Speakers and presentations:
Session chair: Umi Fahmida, University of Indonesia
Gabriella Chiutsi-Phiri, Lilongwe University of Agriculture and Natural Resources
Intensive sensitisation a key to successful community based research: Lessons from an agriculture-to-nutrition trial in rural Malawi
Presentation | Slides
Sarah McClung, John Snow International
Not your usual survey: Using unexpected tools to advance understanding of the role of markets to improve young child nutrition through egg consumption in Tigray, Ethiopia
Presentation | Slides
Intensive Sensitisation a Key to Successful Community Based Research: Lessons from an Agriculture-To-Nutrition Trial in Rural Malawi
Alexander A. Kalimbira1
Patson C. Nalivata1
Martin R. Broadley4
Edward J.M. Joy3
1Lilongwe University of Agriculture and Natural Resources, Lilongwe, Malawi
2College of Medicine, University of Malawi, Blantyre, Malawi
3Faculty of Epidemiology and Population Health, London School of Hygiene & Tropical Medicine, London, WC1E 7HT, UK
4School of Biosciences, Sutton Bonington Campus, University of Nottingham, Loughborough, LE12 5RD, UK
5Community Health Sciences Unit, Lilongwe, Malawi
Community-based trials provide valuable evidence to assess the effectiveness of agriculture-to-nutrition interventions. The Addressing Hidden Hunger with Agronomy (AHHA) trial was conducted in rural Kasungu District, Malawi from July to September 2019. In this community-based, randomised, controlled trial, participants received selenium biofortified or control maize flour for 12 weeks, with blood samples taken at baseline and endline. This study considers (1) the challenges faced in trial implementation, including gaining the trust of participants and the wider community, and (2) the importance of formative research and the adoption of enhanced community sensitisation approaches for successful completion of the trial.
Successful implementation of the AHHA trial required the willing support of participants and the wider community. Risks were identified, e.g. that participants might sell or share their assigned flour with other households, or that people might decline to participate due to fear of providing blood samples. Formative research was conducted one year before the baseline survey to gauge these risks and identify mitigating strategies. We conducted a survey with 50 adult women, 6 Focus Group Discussions (FGDs) with adult men and women and 12 Key Informant Interviews (KII) with stakeholders ranging from the District Nutrition Officer to a Village Chief. Descriptive statistics were used to analyse the quantitative survey data, while FGD and KII data were analysed using qualitative methods. The formative research findings guided key implementation decisions, including the adoption of an enhanced community sensitisation approach. Community sensitisation was conducted by the project team and started with awareness creation among key district officers, traditional authority leaders and heads of all villages in the project catchment area. Subsequently, community sensitisation was conducted through village gatherings prior to household listing and baseline survey, and at three timepoints during maize flour distribution.

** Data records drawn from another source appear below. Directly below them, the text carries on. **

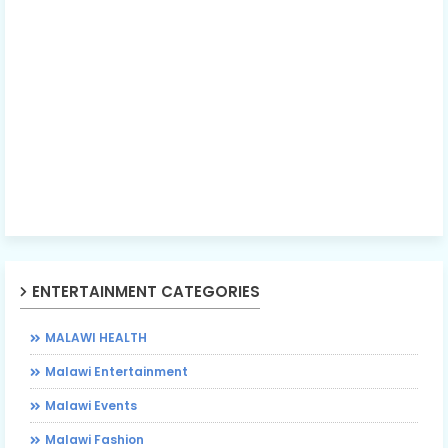
ENTERTAINMENT CATEGORIES
MALAWI HEALTH
Malawi Entertainment
Malawi Events
Malawi Fashion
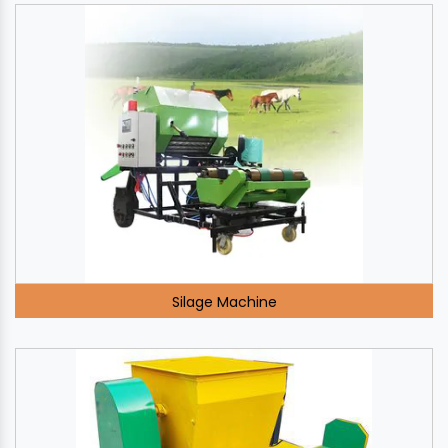
Silage Machine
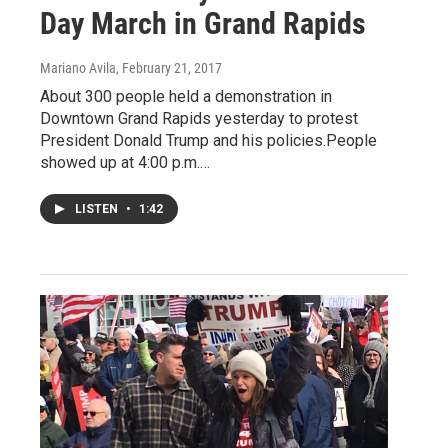
Day March in Grand Rapids
Mariano Avila
, February 21, 2017
About 300 people held a demonstration in
Downtown Grand Rapids yesterday to protest
President Donald Trump and his policies.People
showed up at 4:00 p.m.…
LISTEN
•
1:42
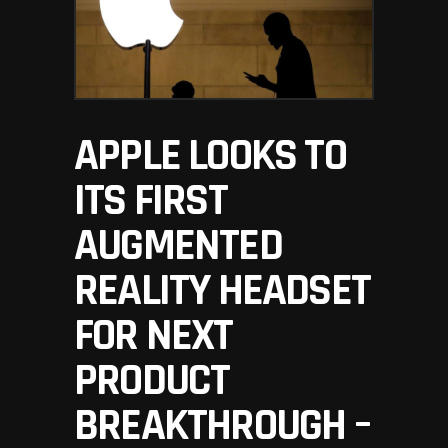
APPLE LOOKS TO
ITS FIRST
AUGMENTED
REALITY HEADSET
FOR NEXT
PRODUCT
BREAKTHROUGH –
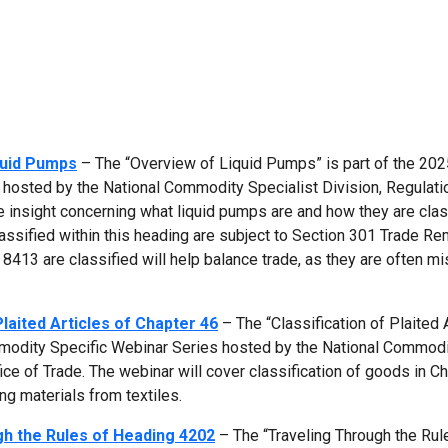
quid Pumps
– The “Overview of Liquid Pumps” is part of the 202
hosted by the National Commodity Specialist Division, Regulati
de insight concerning what liquid pumps are and how they are clas
ssified within this heading are subject to Section 301 Trade R
413 are classified will help balance trade, as they are often mi
Plaited Articles of Chapter 46
– The “Classification of Plaited 
mmodity Specific Webinar Series hosted by the National Commod
ice of Trade. The webinar will cover classification of goods in Ch
ting materials from textiles.
h the Rules of Heading 4202
– The “Traveling Through the Rul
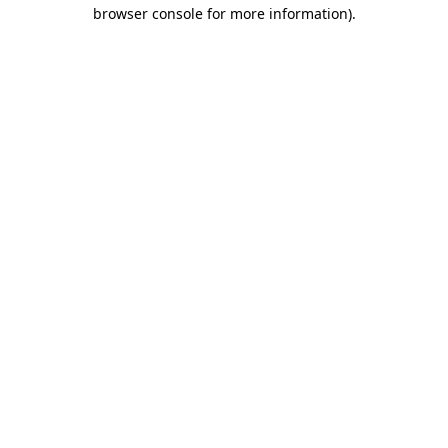
browser console for more information)
.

Survey participants typically ate all their previous days’ meals at home, although 16% reported eating at another household or restaurant. This was consistent with FGD findings, e.g. “It’s rarely that we share with our neighbours”. Thus, it was considered feasible to randomise allocation to treatment at household level provided participants understood that trial flour should be eaten at home. FGD and KII participants raised concerns that the biofortified flour might affect fertility, that blood sampling might be linked to witchcraft (“Maybe blood sampling has to do with Satanism”) and that participants might be subject to social stigma if community members considered them lazy for receiving free flour. However, mitigating strategies were proposed including community dialogue (“…every new thing it’s received with some doubts. People talk because there’s no information. If people have information and have everything, it clears out those misconceptions”) and the involvement of Malawi government partners, especially health extension workers. These suggestions were taken on board with regular village gatherings as part of an enhanced community sensitisation approach. Ministry of Health nurses were employed to collect blood samples, and all Research Assistants in the field were informed on Frequently Asked Questions to ensure the community received consistent information.
The AHHA trial is now complete providing a chance to reflect on its implementation. Nearly all (99.9%) the randomly sampled households agreed to recruitment and provision of blood samples, and 96% of participants completed the trial. These figures suggest that the community sensitisation was successful. From the experience of the AHHA trial, community sensitisation guided by formative research is an essential component of successful delivery of community-based trials, providing an opportunity to hear and answer community members’ fears and concerns, and ensure that participants and the surrounding communities are fully aware of trial activities and their purposes.
Joy EJM, Kalimbira AA, Gashu D, Ferguson EL, Sturgess J, Dangour AD, Banda L, Chiutsi-Phiri G, Bailey EH, Langley-Evans SC, Lark RM. Can selenium deficiency in Malawi be alleviated through consumption of agro-biofortified maize flour? Study protocol for a randomised, double-blind, controlled trial. Trials. 2019 Dec;20(1):1-9.